Pour le reste il faut revenir à un certain nombre de structures qui se sont révélées à l’usage extrêmement efficientes : les organisations communes de marchés et les quotas, Lucien Bourgeois a tout à fait raison de rappeler que les quotas laitiers, qui sont voués aux gémonies à Bruxelles aujourd’hui, ont fait la preuve depuis vingt-cinq ans de leur très grande efficacité. Les paysans y étaient d’ailleurs tous hostiles au moment de leur mise en place (fils d’éleveur laitier, je suis bien placé pour m’en souvenir). Depuis ils ont compris que c’était un bon outil de régulation de l’offre.
Je voudrais pour conclure montrer à quel point la position de la Commission est idéologique. Les quotas laitiers sont économiquement de même nature que les fameux permis d’émettre des gaz polluants (un droit à produire). Dans un cas on présente ce marché des permis de polluer comme un progrès formidable de la politique, dans l’autre cas, la Commission est horrifiée par les quotas laitiers ! Quand on le fait remarquer aux gens de la direction générale de l’agriculture à Bruxelles, ils manifestent un certain embarras.

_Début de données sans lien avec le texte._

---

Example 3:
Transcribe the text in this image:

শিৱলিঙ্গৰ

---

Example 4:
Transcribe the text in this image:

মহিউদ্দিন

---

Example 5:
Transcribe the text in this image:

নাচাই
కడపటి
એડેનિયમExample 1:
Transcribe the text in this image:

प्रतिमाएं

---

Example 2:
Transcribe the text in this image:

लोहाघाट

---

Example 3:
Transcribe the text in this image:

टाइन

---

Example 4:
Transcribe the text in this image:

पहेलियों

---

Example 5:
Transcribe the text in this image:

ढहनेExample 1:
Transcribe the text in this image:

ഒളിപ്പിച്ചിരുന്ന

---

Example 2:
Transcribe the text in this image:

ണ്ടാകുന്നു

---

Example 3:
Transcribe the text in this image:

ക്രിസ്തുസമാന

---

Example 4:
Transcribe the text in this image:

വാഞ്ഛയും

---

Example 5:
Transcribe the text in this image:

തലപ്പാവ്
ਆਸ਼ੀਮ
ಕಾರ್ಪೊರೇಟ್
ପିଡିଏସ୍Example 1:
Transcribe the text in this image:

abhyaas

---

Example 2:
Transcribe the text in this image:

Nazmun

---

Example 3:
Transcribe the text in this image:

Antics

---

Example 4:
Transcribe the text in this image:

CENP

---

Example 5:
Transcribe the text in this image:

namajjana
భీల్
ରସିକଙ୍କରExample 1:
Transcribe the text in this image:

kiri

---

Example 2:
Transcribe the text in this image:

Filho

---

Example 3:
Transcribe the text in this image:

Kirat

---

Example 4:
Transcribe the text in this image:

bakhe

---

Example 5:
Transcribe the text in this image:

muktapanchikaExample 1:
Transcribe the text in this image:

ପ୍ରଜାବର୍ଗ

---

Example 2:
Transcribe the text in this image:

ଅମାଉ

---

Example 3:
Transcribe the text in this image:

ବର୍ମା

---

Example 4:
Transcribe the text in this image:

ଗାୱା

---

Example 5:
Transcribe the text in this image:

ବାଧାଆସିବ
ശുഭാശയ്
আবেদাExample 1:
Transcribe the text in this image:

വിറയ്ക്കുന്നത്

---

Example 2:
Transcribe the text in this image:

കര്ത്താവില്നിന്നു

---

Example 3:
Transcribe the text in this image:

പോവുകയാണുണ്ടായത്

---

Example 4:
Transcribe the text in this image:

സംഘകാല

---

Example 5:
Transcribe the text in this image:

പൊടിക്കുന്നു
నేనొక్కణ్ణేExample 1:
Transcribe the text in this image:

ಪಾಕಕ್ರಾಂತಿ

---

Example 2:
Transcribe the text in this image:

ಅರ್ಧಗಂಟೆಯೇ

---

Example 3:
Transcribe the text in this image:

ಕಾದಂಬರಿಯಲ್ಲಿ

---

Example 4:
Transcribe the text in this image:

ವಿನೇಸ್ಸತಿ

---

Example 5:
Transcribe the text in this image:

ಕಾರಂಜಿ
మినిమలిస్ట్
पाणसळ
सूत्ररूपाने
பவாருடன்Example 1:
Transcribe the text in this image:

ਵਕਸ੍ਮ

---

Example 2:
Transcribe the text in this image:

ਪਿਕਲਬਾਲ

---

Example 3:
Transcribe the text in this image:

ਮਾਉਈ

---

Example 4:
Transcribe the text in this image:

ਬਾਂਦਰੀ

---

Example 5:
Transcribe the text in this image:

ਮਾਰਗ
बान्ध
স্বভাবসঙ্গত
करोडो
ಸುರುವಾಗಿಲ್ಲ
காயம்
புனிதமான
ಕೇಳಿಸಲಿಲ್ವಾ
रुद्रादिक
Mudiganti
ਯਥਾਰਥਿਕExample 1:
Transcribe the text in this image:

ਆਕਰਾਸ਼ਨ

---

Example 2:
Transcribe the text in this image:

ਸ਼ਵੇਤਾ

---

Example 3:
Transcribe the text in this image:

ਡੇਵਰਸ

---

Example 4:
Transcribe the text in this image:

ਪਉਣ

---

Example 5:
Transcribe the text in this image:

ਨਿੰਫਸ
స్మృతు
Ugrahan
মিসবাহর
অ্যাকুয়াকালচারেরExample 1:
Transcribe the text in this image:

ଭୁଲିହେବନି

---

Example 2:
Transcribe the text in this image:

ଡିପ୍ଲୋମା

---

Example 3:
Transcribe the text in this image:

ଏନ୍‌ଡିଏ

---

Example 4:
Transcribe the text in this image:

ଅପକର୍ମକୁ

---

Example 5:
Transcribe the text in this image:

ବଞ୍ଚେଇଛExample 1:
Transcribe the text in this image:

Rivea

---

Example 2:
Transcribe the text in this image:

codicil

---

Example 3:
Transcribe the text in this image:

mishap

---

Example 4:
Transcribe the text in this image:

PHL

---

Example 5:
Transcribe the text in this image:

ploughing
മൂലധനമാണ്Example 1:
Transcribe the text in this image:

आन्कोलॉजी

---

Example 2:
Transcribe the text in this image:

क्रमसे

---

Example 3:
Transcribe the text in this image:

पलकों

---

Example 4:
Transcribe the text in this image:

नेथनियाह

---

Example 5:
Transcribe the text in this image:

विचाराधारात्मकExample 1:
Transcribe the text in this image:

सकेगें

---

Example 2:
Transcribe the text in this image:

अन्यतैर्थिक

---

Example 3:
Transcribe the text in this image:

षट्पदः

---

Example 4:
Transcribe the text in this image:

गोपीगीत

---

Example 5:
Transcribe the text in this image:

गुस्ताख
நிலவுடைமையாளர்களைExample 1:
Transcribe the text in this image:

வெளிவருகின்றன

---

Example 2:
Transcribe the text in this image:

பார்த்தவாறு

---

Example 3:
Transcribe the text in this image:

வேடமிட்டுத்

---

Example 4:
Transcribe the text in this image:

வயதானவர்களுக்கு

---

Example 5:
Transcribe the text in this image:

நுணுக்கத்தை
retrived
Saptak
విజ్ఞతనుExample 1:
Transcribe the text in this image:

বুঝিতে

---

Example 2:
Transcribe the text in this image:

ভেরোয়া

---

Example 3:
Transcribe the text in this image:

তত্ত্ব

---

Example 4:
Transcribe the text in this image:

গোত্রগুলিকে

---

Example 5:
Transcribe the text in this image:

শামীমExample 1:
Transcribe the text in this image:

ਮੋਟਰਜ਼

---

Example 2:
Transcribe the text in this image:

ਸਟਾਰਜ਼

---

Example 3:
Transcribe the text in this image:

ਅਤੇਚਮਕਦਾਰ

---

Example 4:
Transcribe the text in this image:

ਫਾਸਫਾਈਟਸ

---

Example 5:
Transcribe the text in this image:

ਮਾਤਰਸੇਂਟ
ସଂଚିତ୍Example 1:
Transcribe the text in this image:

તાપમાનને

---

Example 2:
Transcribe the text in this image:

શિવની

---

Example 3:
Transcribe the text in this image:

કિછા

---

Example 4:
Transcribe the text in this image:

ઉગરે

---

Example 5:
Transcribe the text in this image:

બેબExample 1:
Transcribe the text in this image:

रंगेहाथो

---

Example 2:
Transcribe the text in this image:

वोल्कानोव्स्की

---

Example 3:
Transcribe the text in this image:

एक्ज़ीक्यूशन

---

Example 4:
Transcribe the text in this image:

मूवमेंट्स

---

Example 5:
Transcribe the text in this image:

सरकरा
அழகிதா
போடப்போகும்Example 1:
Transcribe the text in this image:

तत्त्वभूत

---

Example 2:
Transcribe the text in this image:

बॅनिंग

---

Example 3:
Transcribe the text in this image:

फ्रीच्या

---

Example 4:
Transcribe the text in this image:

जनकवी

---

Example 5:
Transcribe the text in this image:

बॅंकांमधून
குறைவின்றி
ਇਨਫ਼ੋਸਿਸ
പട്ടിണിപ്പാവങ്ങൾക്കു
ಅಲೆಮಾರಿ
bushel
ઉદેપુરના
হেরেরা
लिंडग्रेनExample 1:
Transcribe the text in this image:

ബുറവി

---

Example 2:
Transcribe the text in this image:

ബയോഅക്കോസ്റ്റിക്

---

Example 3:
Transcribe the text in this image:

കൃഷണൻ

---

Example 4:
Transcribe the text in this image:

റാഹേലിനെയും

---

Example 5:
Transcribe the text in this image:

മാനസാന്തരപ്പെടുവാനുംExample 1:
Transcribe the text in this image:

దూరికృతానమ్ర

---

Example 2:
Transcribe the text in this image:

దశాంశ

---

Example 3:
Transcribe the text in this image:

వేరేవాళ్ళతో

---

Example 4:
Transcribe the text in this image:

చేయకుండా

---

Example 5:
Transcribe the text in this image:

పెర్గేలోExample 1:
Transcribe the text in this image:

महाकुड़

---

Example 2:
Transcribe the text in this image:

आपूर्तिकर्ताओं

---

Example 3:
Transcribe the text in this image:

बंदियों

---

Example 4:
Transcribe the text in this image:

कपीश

La France se trouve relativement en position de faiblesse. Aujourd’hui elle est le pays d’Europe qui profite le plus, en termes purement financiers et en termes économiques, de la politique agricole commune. Par conséquent, chaque fois que les Français arrivent avec une proposition positive de réforme de la PAC, ils sont soupçonnés des pires arrière-pensées et des pires turpitudes : ce n’est pas étonnant que les Français soient en faveur de la PAC, ils y gagnent tellement ! C’est oublier un peu vite que, comme l’a rappelé Lucien Bourgeois, ce sont, au bout du compte les consommateurs européens et, plus généralement les consommateurs mondiaux qui vont bénéficier d’une politique agricole efficace et bien régulée en Europe.